J Hypertens. 2019 Oct;37(10):2032-2040. doi: 10.1097/HJH.0000000000002146.
We investigated the left atrial myocardial deformation in patients with primary aldosteronism using the speckle-tracking echocardiographic (STE) strain imaging technique.
Our study included 107 primary aldosteronism patients [52 aldosterone-producing adenoma (APA) and 55 idiopathic hyperaldosteronism (IHA)] and 50 primary hypertensive patients. We performed conventional echocardiography to measure left atrial volume and ejection fraction, and STE to estimate left atrial myocardial deformation including peak velocity, strain and strain rate and calculate the ratio of E/e' to left atrial strain during left ventricular systole as the left atrial stiffness index.
Patients with APA, compared with those with IHA and primary hypertension had a significantly (P < 0.001) lower serum potassium concentration and higher 24-h urinary aldosterone excretion and plasma aldosterone-to-renin ratio. Patients with APA had a significantly (P < 0.01) larger maximal, precontraction, and minimal left atrial volumes and lower total, active and passive left atrial emptying fractions than those with IHA and primary hypertension. Among the three groups, patients with APA showed lowest left atrial velocity, strain, and strain rate during ventricular systole, early diastole and late diastole (P < 0.05) and highest left atrial stiffness index (P < 0.001). In unadjusted analysis, the left atrial strain, strain rate and stiffness index were significantly (P < 0.05) associated with plasma aldosterone concentration and urinary aldosterone excretion. After adjustment for various confounding factors, these associations remained statistically significant for urinary aldosterone excretion (P < 0.05) but not plasma aldosterone concentration (P ≥ 0.05).

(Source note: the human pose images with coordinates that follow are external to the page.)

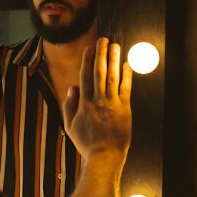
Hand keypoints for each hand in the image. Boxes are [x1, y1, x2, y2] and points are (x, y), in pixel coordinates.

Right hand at [62, 38, 131, 163]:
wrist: (104, 156)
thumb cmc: (86, 143)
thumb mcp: (70, 126)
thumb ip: (69, 106)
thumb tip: (72, 87)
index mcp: (84, 103)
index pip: (85, 76)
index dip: (87, 60)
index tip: (89, 49)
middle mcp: (97, 100)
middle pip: (99, 72)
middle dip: (101, 54)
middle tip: (103, 40)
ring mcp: (112, 104)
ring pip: (112, 77)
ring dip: (113, 60)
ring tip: (115, 46)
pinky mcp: (124, 109)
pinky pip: (125, 88)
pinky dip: (126, 75)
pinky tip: (126, 64)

Patients with primary aldosteronism, especially APA, had impaired left atrial deformation mechanics and increased left atrial stiffness, providing a promising insight into early detection of subclinical left atrial dysfunction by strain echocardiography.
我们使用斑点追踪超声心动图(STE)应变成像技术研究了原发性醛固酮增多症患者的左心房心肌变形。

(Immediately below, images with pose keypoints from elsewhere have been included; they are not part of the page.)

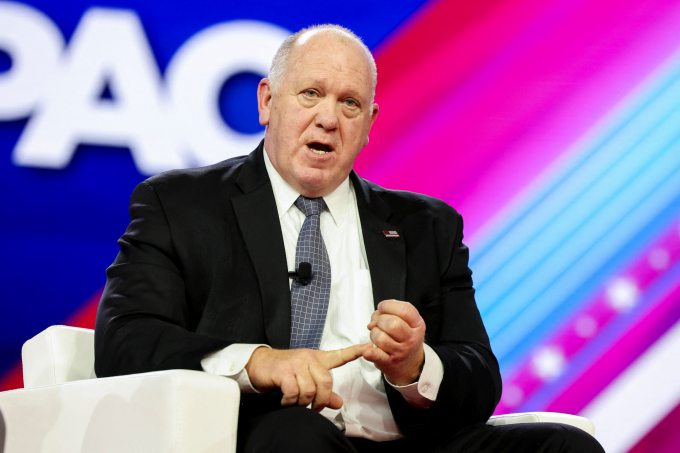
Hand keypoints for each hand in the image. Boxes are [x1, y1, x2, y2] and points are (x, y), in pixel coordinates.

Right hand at [244, 343, 371, 411]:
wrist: (260, 363)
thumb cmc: (285, 371)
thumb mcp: (306, 378)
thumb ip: (324, 391)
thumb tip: (339, 403)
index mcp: (318, 359)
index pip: (340, 355)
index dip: (355, 352)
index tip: (369, 347)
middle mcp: (309, 359)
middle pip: (326, 382)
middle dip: (322, 400)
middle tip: (315, 408)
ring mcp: (296, 364)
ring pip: (310, 390)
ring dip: (303, 403)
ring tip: (296, 403)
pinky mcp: (283, 372)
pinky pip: (294, 393)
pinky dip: (290, 402)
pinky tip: (285, 401)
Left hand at [363, 299, 425, 385]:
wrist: (411, 363)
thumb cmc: (405, 338)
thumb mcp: (407, 323)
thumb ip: (390, 314)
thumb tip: (373, 321)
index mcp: (417, 325)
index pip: (405, 310)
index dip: (389, 305)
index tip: (382, 307)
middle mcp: (411, 339)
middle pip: (392, 324)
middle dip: (380, 320)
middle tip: (380, 323)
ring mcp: (400, 351)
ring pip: (381, 338)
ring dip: (374, 333)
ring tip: (377, 335)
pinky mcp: (389, 362)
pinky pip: (378, 356)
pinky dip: (371, 353)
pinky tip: (367, 351)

本研究纳入了 107 例原发性醛固酮增多症患者(52 例醛固酮瘤(APA)和 55 例特发性醛固酮增多症(IHA))和 50 例原发性高血压患者。我们进行了常规超声心动图检查以测量左心房容积和射血分数,并使用 STE 估计左心房心肌变形,包括峰值速度、应变和应变率,并计算左心室收缩期左心房应变与 E/e'的比值作为左心房僵硬度指数。

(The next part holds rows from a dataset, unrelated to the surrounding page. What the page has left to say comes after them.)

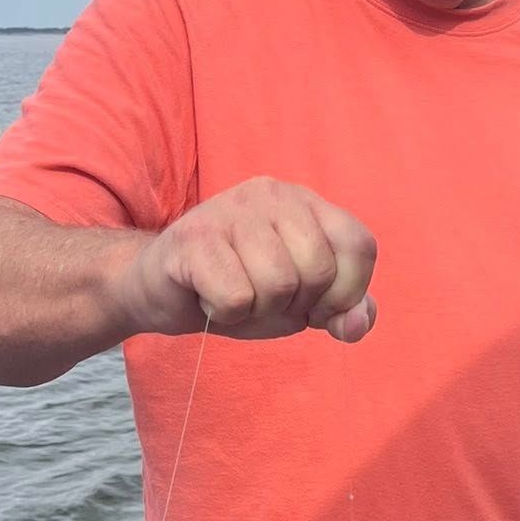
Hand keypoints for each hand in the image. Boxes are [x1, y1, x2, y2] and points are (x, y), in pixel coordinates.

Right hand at [118, 177, 377, 341]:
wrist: (160, 289)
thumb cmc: (238, 290)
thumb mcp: (302, 304)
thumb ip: (342, 311)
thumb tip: (356, 326)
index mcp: (305, 202)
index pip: (359, 246)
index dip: (346, 292)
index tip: (314, 306)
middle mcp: (271, 194)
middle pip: (318, 270)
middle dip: (296, 305)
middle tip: (263, 299)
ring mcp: (230, 210)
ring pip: (278, 285)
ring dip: (257, 311)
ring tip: (235, 296)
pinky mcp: (194, 238)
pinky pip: (235, 297)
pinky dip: (225, 313)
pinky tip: (209, 296)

与 IHA 和原发性高血压患者相比,APA 患者的血清钾浓度明显降低(P < 0.001),24 小时尿醛固酮排泄量和血浆醛固酮/肾素比值明显升高(P < 0.001)。APA 患者的最大、预收缩和最小左心房容积明显大于 IHA 和原发性高血压患者(P < 0.01),总、主动和被动左心房排空分数明显降低(P < 0.01)。在三组患者中,APA 患者的左心房收缩期、早期舒张期和晚期舒张期的速度、应变和应变率最低(P < 0.05),左心房僵硬度指数最高(P < 0.001)。在未校正分析中,左心房应变、应变率和僵硬度指数与血浆醛固酮浓度和尿醛固酮排泄量显著相关(P < 0.05)。校正了各种混杂因素后,这些相关性在尿醛固酮排泄量方面仍然具有统计学意义(P < 0.05),而在血浆醛固酮浓度方面则无统计学意义(P ≥ 0.05)。
原发性醛固酮增多症患者,尤其是 APA 患者,左心房变形力学受损,左心房僵硬度增加,通过应变超声心动图有望早期发现亚临床左心房功能障碍。